=== ASSIGNMENT ===
Only one stretch of the records below should be repeated. It starts with the line containing "3.3. Municipal Energy Plan as Study Domain" and goes on through the line containing "(1 − B − B<sup>2</sup> − … B<sup>p</sup>)(1", exactly as written.

Segment Start: DATA IN THIS EXERCISE

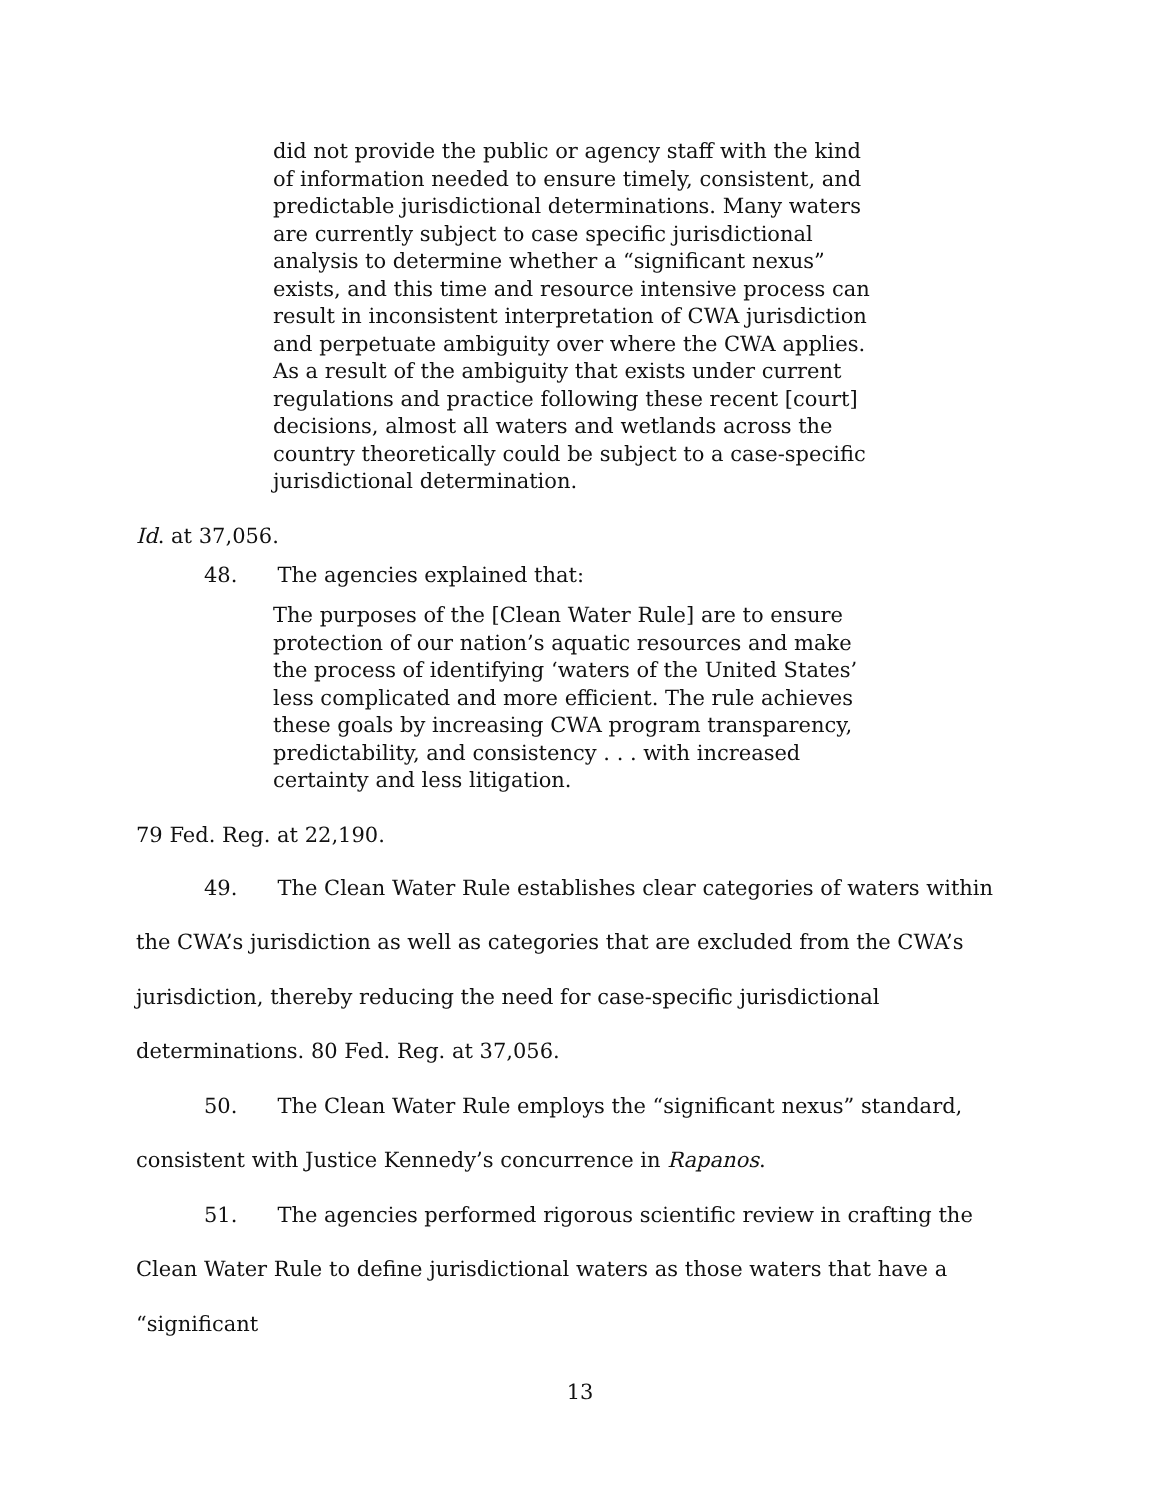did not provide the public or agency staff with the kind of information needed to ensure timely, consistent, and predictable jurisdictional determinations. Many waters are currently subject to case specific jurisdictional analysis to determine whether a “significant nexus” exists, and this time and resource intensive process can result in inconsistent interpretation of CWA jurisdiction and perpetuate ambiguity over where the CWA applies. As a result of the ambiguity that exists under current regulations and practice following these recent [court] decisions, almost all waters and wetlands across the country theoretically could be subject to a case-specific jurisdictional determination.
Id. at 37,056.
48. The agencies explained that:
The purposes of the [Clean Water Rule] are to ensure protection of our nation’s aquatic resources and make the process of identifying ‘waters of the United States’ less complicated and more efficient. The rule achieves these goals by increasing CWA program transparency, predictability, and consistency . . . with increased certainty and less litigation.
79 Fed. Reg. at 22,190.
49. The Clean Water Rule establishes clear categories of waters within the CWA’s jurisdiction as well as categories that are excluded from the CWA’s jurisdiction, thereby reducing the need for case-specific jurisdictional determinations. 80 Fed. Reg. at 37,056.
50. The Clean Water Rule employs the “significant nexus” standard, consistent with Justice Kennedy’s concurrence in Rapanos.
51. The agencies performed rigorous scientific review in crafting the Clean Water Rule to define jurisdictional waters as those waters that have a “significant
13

Segment End: DATA IN THIS EXERCISE
Segment Start: DATA IN THIS EXERCISE

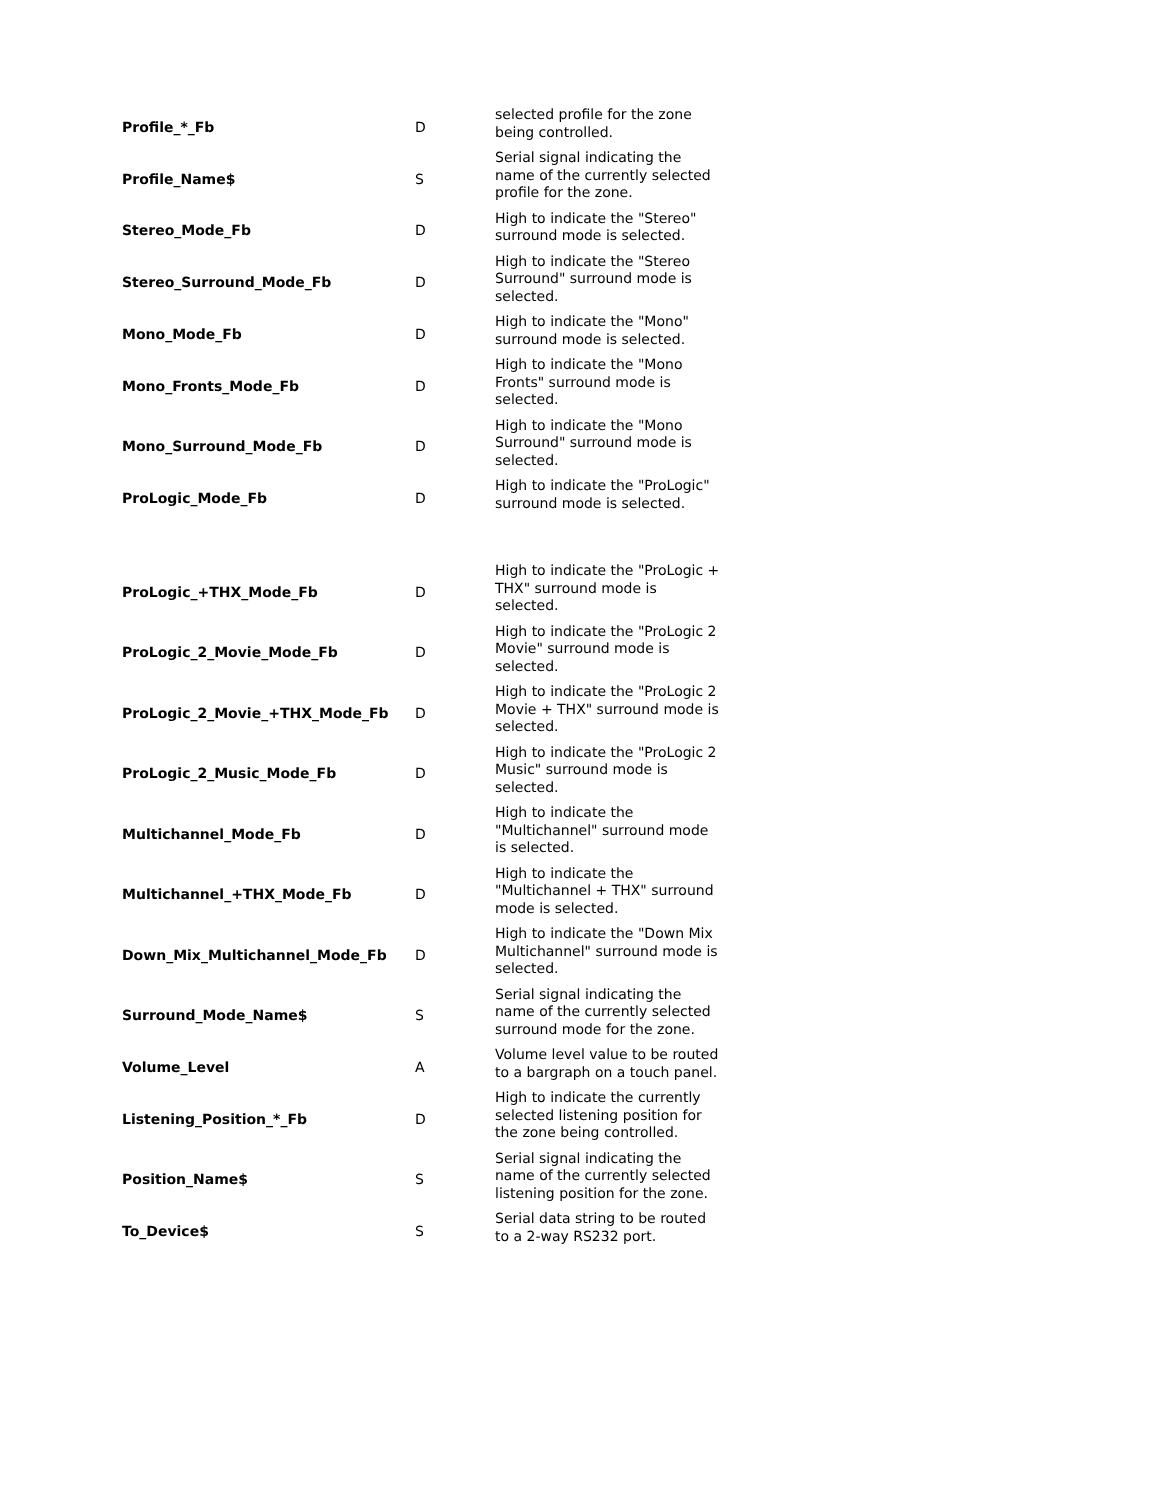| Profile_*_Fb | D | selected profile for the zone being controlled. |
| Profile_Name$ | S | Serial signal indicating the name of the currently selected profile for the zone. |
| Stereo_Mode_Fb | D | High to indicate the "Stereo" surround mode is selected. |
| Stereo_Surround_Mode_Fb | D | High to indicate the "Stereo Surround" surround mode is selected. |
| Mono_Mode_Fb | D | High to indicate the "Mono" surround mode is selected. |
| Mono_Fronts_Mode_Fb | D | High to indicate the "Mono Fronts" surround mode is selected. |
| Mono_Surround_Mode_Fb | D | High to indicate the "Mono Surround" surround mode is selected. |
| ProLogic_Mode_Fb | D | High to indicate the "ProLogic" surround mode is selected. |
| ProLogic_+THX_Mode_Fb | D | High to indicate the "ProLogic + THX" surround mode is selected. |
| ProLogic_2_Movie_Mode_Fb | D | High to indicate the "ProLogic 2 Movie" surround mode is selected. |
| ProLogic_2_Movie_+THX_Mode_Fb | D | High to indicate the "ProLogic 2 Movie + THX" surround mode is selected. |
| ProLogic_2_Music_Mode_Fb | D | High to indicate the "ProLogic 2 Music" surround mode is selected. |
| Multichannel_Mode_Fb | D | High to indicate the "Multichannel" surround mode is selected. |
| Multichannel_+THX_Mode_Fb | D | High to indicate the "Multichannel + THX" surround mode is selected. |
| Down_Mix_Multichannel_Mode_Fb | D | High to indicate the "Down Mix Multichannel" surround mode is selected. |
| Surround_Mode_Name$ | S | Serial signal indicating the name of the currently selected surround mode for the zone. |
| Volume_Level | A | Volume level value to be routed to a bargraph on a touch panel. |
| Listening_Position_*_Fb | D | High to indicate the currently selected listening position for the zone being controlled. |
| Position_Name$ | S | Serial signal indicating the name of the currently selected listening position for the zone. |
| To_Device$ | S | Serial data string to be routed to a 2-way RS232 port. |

Segment End: DATA IN THIS EXERCISE
Segment Start: DATA IN THIS EXERCISE

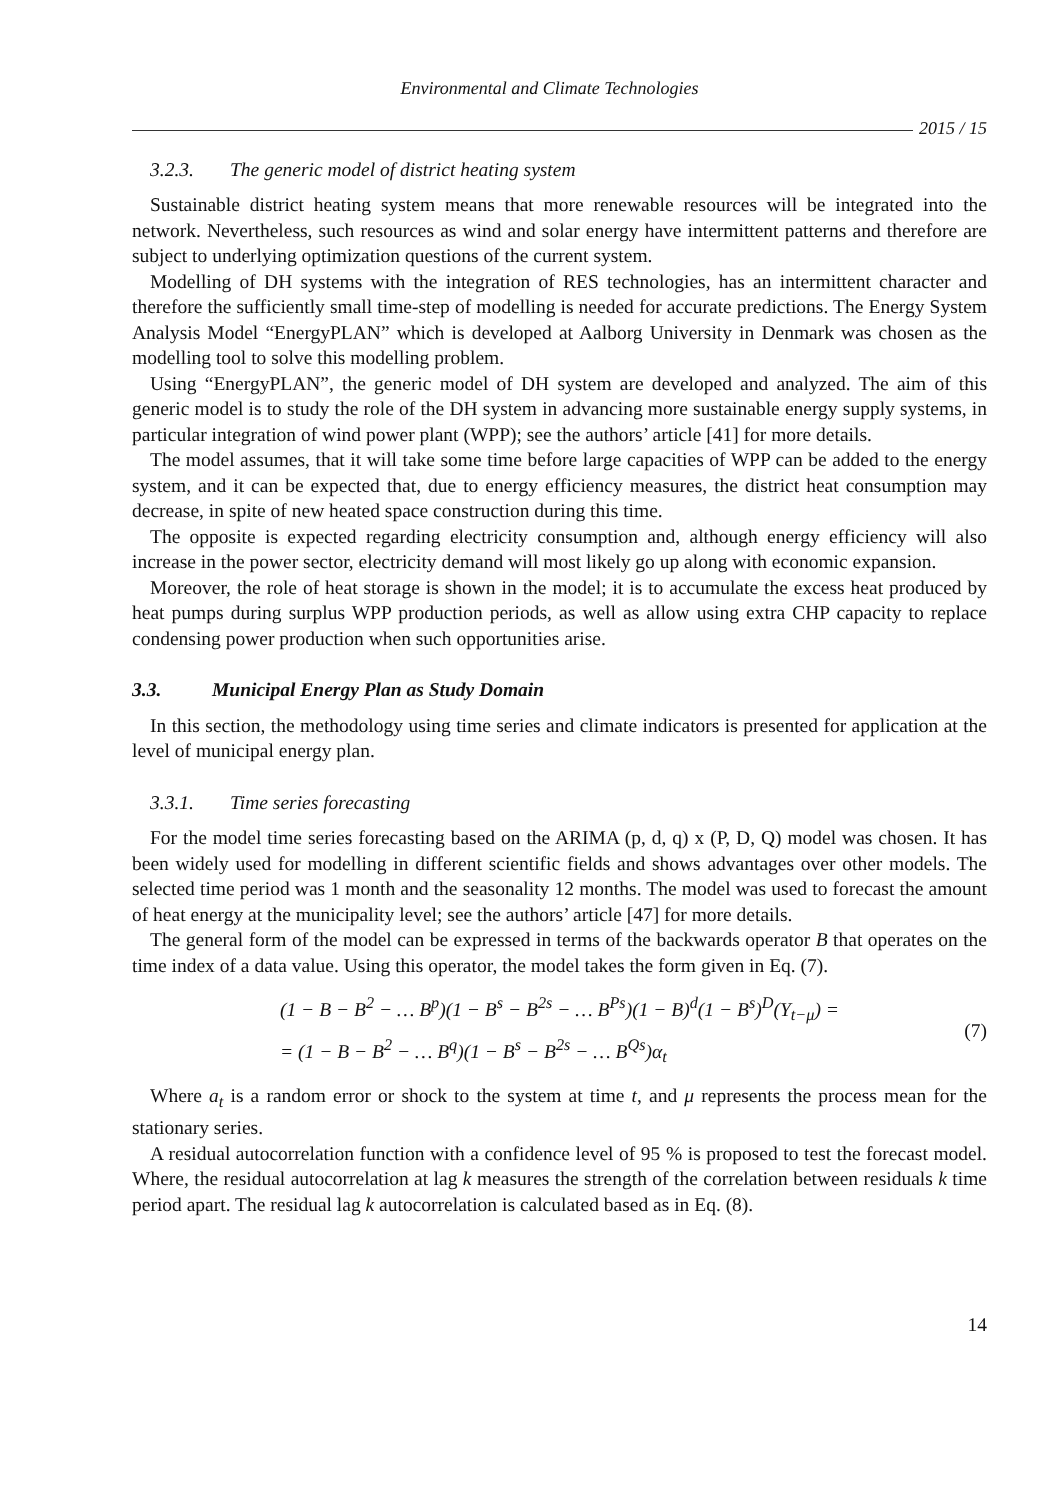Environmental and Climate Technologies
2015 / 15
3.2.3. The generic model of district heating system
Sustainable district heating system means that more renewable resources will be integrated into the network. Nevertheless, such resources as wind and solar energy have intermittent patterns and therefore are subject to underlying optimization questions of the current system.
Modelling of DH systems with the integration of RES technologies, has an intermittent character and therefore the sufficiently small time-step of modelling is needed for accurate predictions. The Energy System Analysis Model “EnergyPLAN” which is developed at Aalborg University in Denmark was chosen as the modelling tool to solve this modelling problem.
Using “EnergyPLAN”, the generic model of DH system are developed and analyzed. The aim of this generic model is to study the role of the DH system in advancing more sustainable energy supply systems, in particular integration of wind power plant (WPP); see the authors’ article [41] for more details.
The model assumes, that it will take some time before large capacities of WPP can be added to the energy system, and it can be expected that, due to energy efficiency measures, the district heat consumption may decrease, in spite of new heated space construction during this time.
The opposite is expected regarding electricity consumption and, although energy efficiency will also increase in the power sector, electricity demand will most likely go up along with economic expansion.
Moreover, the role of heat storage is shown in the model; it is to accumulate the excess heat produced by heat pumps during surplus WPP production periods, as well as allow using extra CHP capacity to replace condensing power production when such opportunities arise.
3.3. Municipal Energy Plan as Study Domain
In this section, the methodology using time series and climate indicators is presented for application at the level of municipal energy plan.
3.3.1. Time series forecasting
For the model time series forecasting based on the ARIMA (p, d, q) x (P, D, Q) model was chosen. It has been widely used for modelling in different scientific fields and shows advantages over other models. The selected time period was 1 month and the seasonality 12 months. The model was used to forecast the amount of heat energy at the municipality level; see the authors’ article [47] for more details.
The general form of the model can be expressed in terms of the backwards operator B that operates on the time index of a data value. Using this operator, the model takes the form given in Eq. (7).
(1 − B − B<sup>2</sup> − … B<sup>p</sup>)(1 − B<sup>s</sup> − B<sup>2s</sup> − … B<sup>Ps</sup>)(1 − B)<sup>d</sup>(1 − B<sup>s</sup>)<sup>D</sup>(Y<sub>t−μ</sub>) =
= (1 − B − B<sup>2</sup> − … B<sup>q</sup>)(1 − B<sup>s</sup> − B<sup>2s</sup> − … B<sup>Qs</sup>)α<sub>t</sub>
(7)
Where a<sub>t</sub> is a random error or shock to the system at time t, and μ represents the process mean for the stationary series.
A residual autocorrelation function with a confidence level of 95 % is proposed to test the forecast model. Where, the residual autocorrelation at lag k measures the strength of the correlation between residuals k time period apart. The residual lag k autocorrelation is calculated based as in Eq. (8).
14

Segment End: DATA IN THIS EXERCISE

=== SOLUTION TO THIS EXERCISE ===
3.3. Municipal Energy Plan as Study Domain
In this section, the methodology using time series and climate indicators is presented for application at the level of municipal energy plan.
3.3.1. Time series forecasting
For the model time series forecasting based on the ARIMA (p, d, q) x (P, D, Q) model was chosen. It has been widely used for modelling in different scientific fields and shows advantages over other models. The selected time period was 1 month and the seasonality 12 months. The model was used to forecast the amount of heat energy at the municipality level; see the authors’ article [47] for more details.
The general form of the model can be expressed in terms of the backwards operator B that operates on the time index of a data value. Using this operator, the model takes the form given in Eq. (7).
(1 − B − B<sup>2</sup> − … B<sup>p</sup>)(1 − B<sup>s</sup> − B<sup>2s</sup> − … B<sup>Ps</sup>)(1 − B)<sup>d</sup>(1 − B<sup>s</sup>)<sup>D</sup>(Y<sub>t−μ</sub>) =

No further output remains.